Search the data below, and report every line in which "Street" occurs.

===== RECORDS FOR THIS TASK

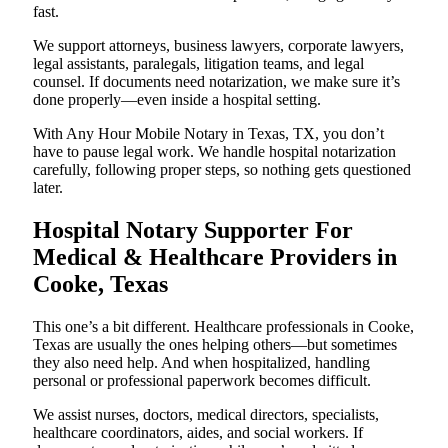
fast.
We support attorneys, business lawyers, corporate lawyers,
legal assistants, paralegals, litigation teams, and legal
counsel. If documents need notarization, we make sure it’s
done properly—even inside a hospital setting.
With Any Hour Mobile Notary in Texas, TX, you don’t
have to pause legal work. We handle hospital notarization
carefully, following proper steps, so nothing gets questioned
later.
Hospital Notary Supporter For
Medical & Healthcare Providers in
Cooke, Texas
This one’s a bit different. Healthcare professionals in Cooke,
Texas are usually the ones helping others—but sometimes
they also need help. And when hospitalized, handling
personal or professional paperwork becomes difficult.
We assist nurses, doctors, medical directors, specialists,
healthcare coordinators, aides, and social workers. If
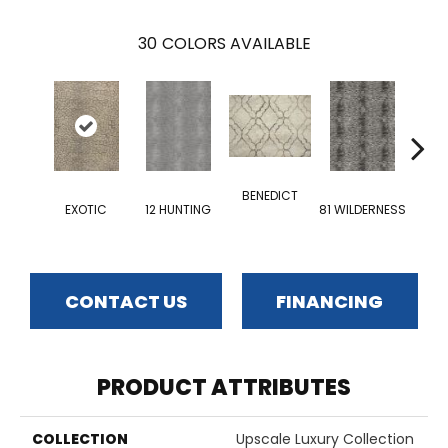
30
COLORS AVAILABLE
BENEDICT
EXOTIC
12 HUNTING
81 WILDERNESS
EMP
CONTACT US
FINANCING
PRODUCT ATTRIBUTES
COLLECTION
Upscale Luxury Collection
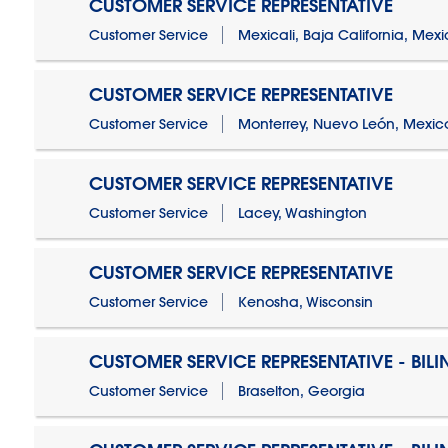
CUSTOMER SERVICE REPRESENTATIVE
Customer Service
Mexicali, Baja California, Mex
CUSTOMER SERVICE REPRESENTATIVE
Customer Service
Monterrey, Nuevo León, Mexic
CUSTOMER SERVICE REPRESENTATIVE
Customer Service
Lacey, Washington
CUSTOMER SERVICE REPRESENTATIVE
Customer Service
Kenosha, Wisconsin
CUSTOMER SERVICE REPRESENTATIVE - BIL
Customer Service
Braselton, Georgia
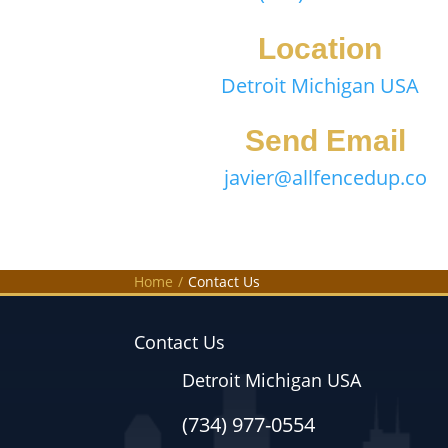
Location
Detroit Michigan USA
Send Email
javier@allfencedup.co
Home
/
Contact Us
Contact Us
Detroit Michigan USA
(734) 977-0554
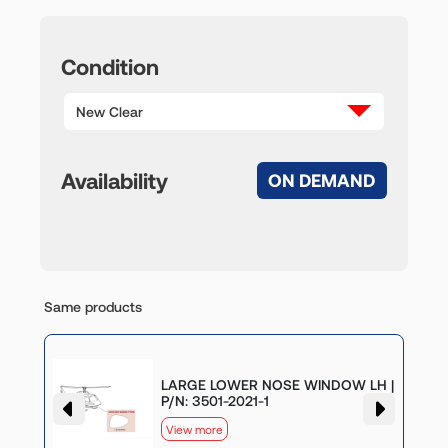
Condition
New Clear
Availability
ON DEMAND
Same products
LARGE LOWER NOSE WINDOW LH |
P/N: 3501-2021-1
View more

==========
===== RECORDS FOR THIS TASK

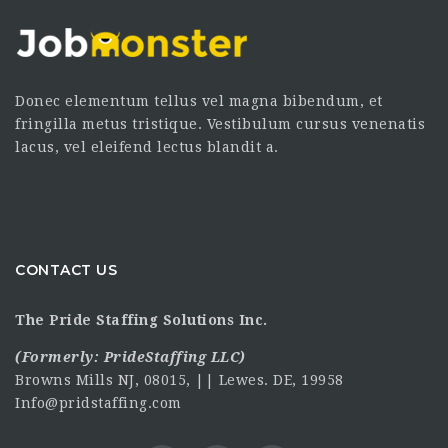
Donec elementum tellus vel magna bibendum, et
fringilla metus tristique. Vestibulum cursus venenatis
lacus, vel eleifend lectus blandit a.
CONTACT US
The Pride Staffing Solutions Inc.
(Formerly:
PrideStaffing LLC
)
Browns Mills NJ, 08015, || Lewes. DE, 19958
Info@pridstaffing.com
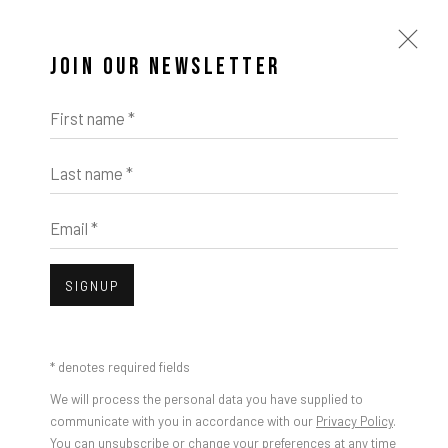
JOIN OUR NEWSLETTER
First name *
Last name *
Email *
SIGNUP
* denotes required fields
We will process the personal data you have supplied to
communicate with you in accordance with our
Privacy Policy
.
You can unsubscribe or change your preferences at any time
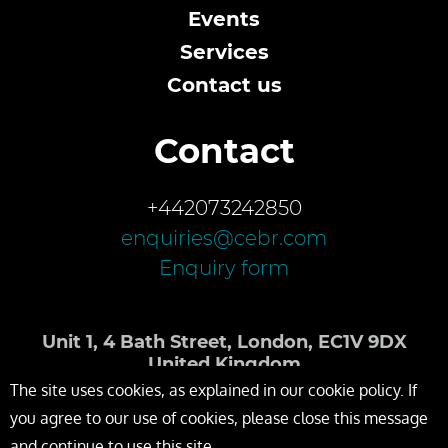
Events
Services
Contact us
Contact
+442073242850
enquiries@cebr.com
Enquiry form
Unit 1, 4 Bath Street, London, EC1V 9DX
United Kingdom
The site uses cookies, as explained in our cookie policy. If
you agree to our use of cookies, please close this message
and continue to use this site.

==========
===== RECORDS FOR THIS TASK

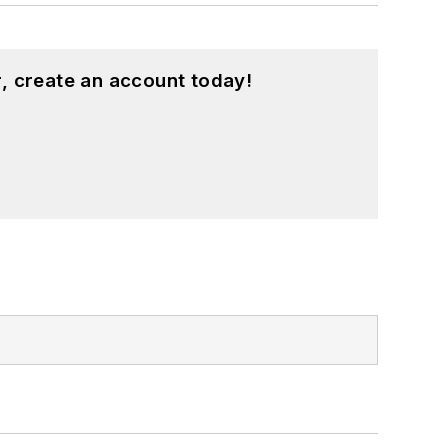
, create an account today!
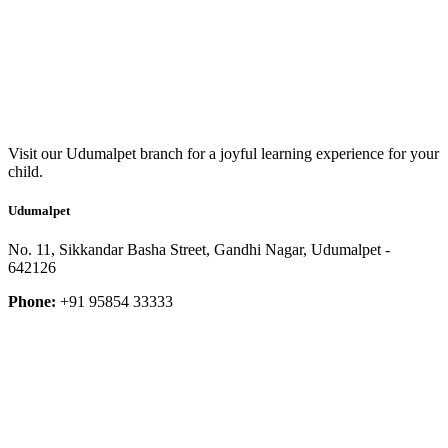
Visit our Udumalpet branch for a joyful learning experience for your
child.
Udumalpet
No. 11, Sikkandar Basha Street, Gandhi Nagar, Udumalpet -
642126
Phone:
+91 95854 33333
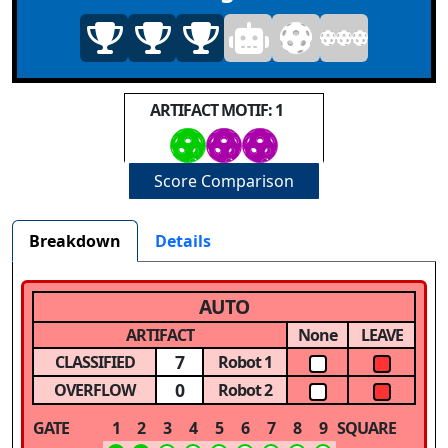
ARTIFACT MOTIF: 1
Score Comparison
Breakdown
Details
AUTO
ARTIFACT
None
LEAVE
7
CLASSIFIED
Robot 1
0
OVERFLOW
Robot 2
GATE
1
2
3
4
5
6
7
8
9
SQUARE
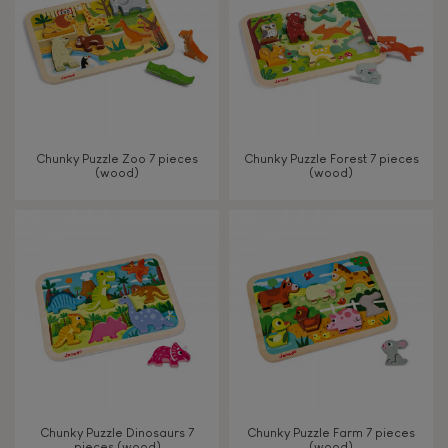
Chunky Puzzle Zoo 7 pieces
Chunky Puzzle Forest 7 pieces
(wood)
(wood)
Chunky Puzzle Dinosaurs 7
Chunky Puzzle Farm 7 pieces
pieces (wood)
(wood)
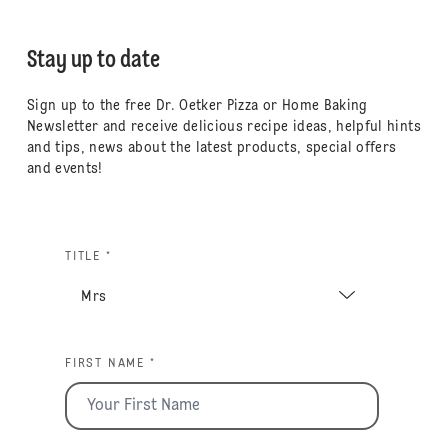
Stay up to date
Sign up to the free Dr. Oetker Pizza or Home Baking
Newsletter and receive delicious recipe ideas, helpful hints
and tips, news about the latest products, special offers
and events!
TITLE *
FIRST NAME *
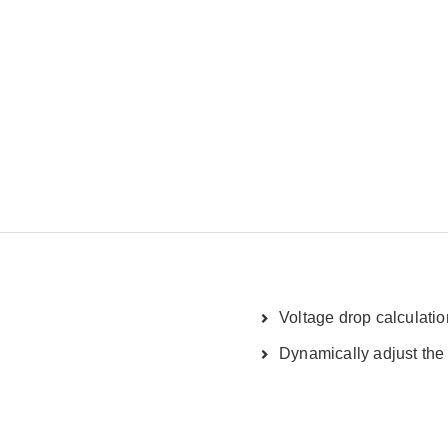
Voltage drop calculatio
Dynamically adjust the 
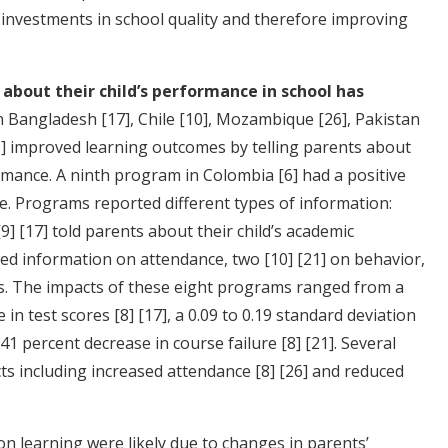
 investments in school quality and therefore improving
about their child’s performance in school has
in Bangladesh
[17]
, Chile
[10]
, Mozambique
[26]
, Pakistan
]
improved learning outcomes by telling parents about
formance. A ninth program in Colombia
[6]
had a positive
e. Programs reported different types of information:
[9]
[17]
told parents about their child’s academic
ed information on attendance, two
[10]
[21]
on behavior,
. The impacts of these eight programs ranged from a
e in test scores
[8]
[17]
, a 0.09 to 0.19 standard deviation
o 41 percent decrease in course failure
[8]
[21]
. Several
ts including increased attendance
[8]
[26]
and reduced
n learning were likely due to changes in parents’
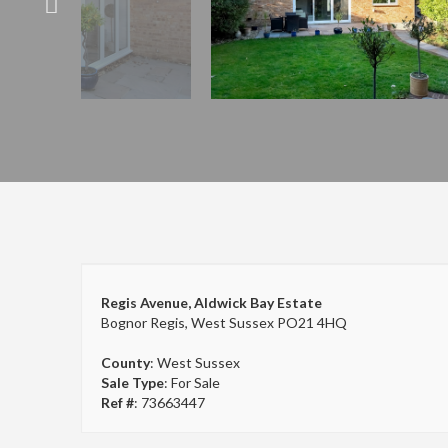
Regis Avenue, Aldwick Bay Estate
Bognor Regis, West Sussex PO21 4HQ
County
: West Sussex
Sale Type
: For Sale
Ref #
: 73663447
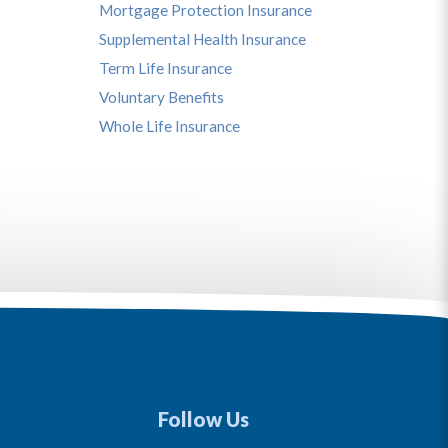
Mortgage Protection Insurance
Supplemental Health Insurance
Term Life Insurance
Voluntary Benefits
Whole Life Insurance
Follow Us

==========

=== PROBLEM SOLUTION ===
Unit 1, 4 Bath Street, London, EC1V 9DX
No. 11, Sikkandar Basha Street, Gandhi Nagar, Udumalpet -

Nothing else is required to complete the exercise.